An issue for SSDs is the reliability of the storage elements over the life of the SSD. Over time, relatively high gate voltages applied to the storage elements during program and erase (P/E) cycles in the SSD may cause cumulative permanent changes to the storage element characteristics. Charge may become trapped in the gate oxide of the storage elements through stress-induced leakage current (SILC). As the charge accumulates, the effect of programming or erasing a storage element becomes less reliable and the overall endurance of the storage element decreases. Additionally, an increasing number of P/E cycles experienced by a storage element decreases the storage element's data retention capacity, as high voltage stress causes charge to be lost from the storage element's floating gate, resulting in increased Bit Error Rate (BER) of the memory storage device.

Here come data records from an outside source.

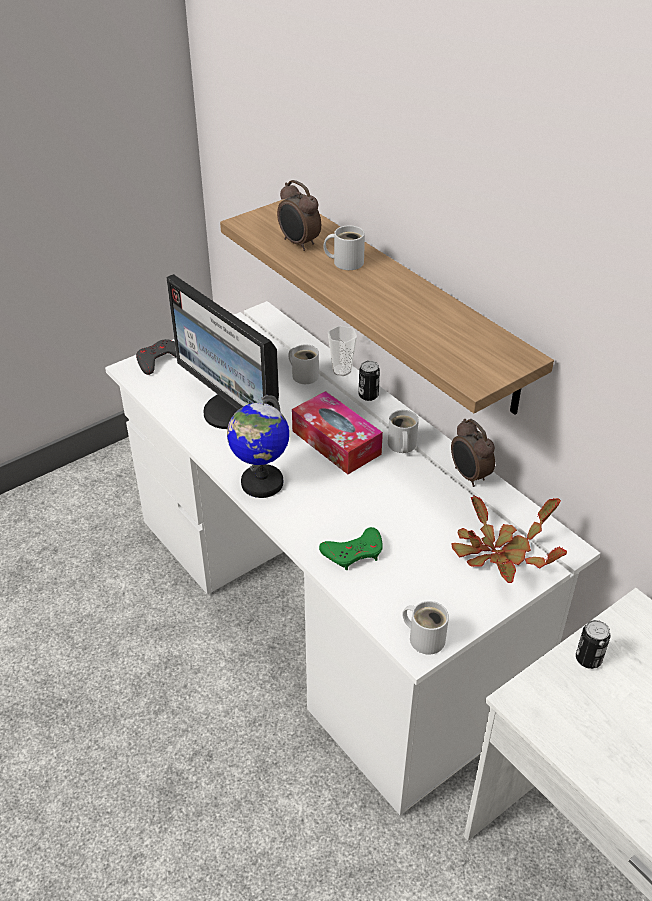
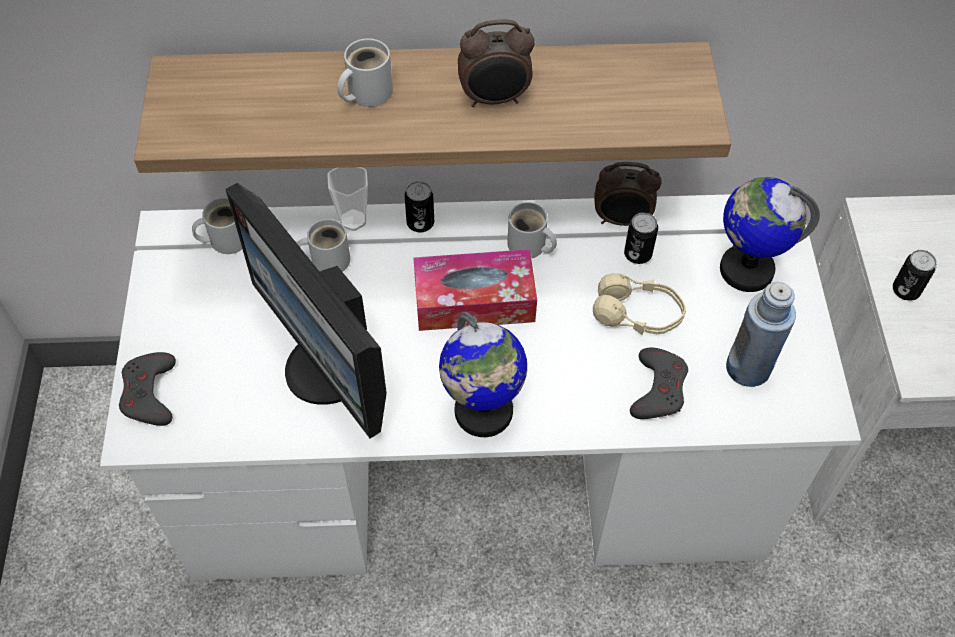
camera: 55 degrees left, 15 degrees up
(233, 411) = (329, 369): monitor -> monitor turned 60 degrees clockwise
(298, 243) = (278, 112): alarm clock -> alarm clock (495, 99)
(354, 552) = (658, 389): green game controller -> grey game controller
(402, 517) = (637, 314): none -> beige headphones
(415, 590) = (748, 368): none -> blue bottle
(425, 637) = (813, 399): white mug -> white mug (225, 239)
(450, 495) = (637, 254): none -> can
(498, 553) = (746, 269): potted plant -> globe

Design capabilities of SSD's are driven by application use cases. Consumer applications are driven primarily by cost, requiring low cost devices that can have limited endurance and limited retention, as long as a lifespan of a few years is obtained for a single-user usage model in which the SSD is operated for only a few hours a day. In contrast, enterprise applications require high reliability, high endurance and long service life. Some enterprise applications also require high retention. However, the factors dictating retention and endurance are related, allowing for varying specifications to accommodate specific use cases. For example, a SSD may have a write endurance of 10,000 cycles/block. By making the specification for retention less stringent, write endurance can be extended. In transaction-oriented applications, where data retention of a few weeks is acceptable, block write endurance can be extended to more than 10,000 cycles/block.

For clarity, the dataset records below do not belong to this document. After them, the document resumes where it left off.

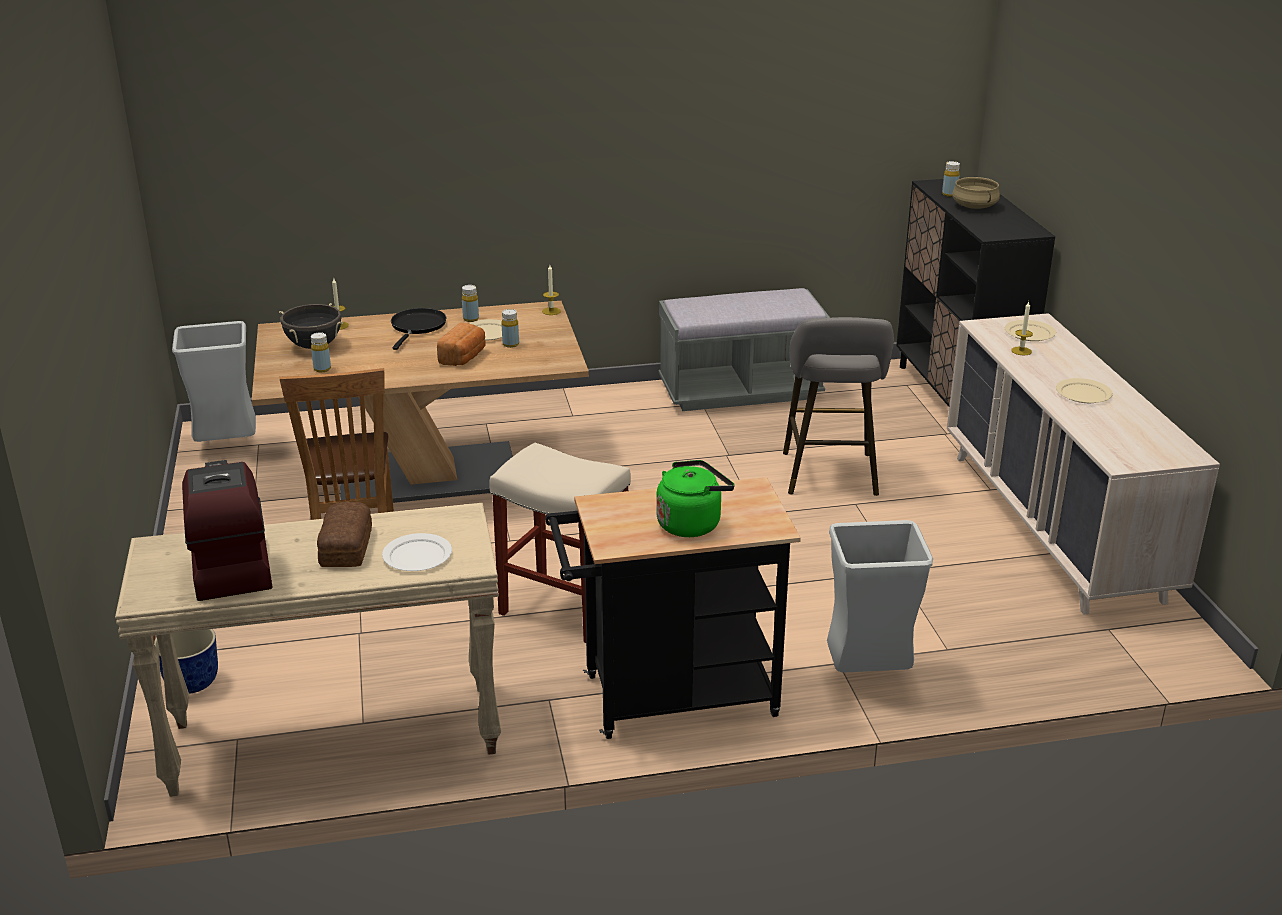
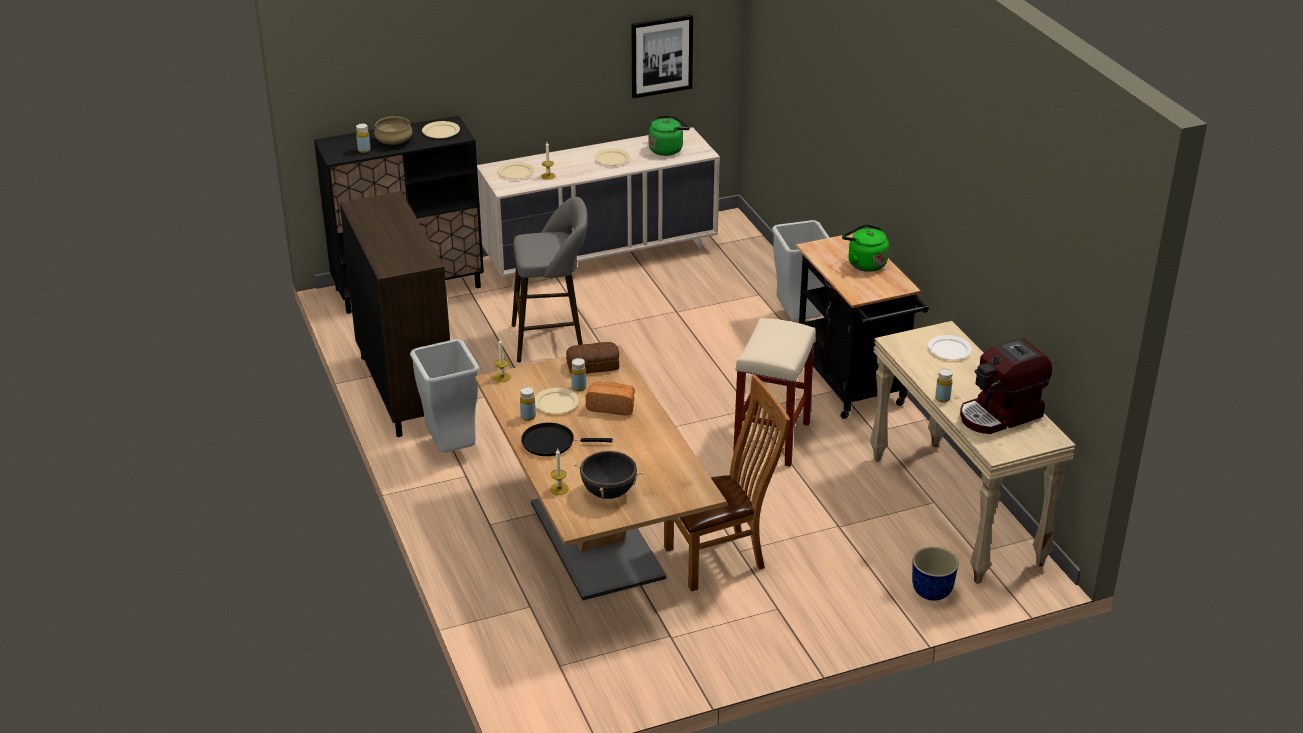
camera: 100 degrees left, 5 degrees up
(228, 447) = (570, 686): grey trash can -> grey trash can (451, 449)
(322, 369) = (655, 476): yellow bottle -> yellow bottle (942, 398)
(344, 547) = (955, 377): bread -> bread (593, 366)
(740, 391) = (405, 390): grey bench -> brown cabinet
(1003, 226) = (440, 132): none -> beige plate
(1126, 435) = (667, 149): none -> green kettle
(1229, 317) = (661, 55): none -> picture

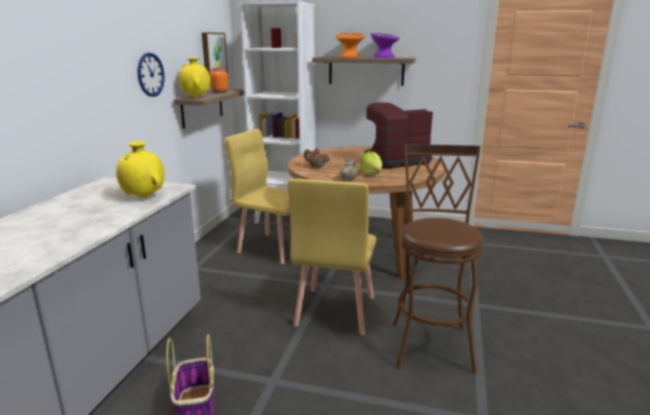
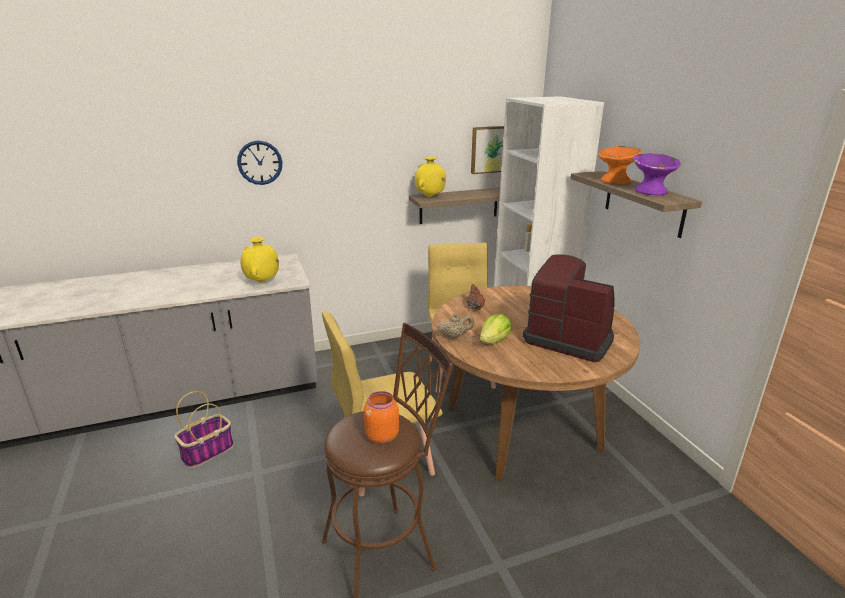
camera: 55 degrees right, 5 degrees up
(150, 74) = (376, 171): wall clock -> wall clock (260, 162)
(219, 92) = (475, 193): orange jar -> orange jar (381, 436)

Accordingly it is important to be able to accurately determine both write endurance and retention. Prior art models for determine retention capabilities of NAND-based flash memory chips are typically based on delta read calculations and the assumption that delta read is monotonic. However, with scaled NAND geometries, delta read is not monotonic. Delta read can be both positive and negative for a particular retention time. Accordingly, prior art models based on the assumption that delta read are based on an incorrect assumption. This can lead to incorrect estimation of retention values for a particular NAND Device.
Accordingly, what is needed in the art is a method and apparatus that will allow for accurately determining retention capabilities of NAND-Flash devices and SSD's and assuring that NAND-Flash devices and SSD's maintain the determined retention capabilities.